3 stars of the game: Lightning strike 3 times in the first to burn Caps

The first 20 minutes of Tuesday's game did not go well for Washington. The Tampa Bay Lightning scored three times in the opening frame and rode that lead all the way to the 4-2 win.

With the game heading towards a repeat of their blowout loss to Chicago, the Capitals rebounded in the second period to make a game of it as Lars Eller scored on a power play. Alex Ovechkin pulled Washington within one in the third period, but Nikita Kucherov slammed the door shut with a breakaway goal to extend the lead back to 2.

Here are the three stars of the game:

1. Brayden Point: Tampa Bay won this game in the first period when they took a 3-0 lead. Point scored two of those three goals. His first came at the 2:30 mark of the game. He retreated to the blue line on the power play believing Jay Beagle would clear the puck. When Beagle turned the puck over, he recognized it and immediately crashed the net, taking a Ryan Callahan pass in the slot and shooting it through the five-hole of Braden Holtby. On his second goal, Anton Stralman saw an opportunity on the Caps’ line change and passed the puck up to Point at the blue line. Point turned on the jets to get behind the defense and went five-hole again on Holtby to make the score 3-0.

2. Alex Ovechkin: After the first period, Washington slowly took this game over for much of the remaining 40 minutes. Ovechkin was a big part of that as he totaled an incredible 19 shot attempts for the game. Nine of those shots were on goal and he found the back of the net in the third period for career goal No. 594.
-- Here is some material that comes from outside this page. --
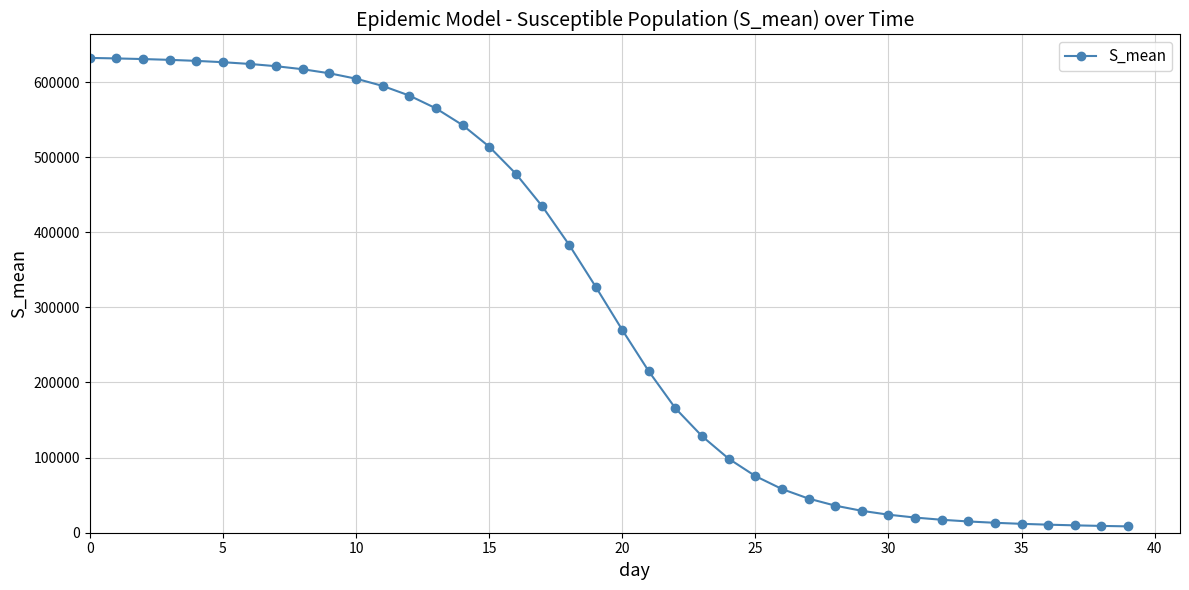

What is the maximum value shown in the chart?

632075.7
3. Tom Wilson: Through the first period, the Caps looked well on their way to a repeat of the 7-1 debacle they suffered Saturday in Chicago. They had nothing going in this game until Wilson drew a trip from Vladislav Namestnikov in the second period. Eller would score on the resulting power play giving Washington some much-needed life. The Namestnikov penalty was the 29th drawn penalty of the season for Wilson, which moves him into a tie with Matthew Tkachuk for the most drawn penalties in the NHL.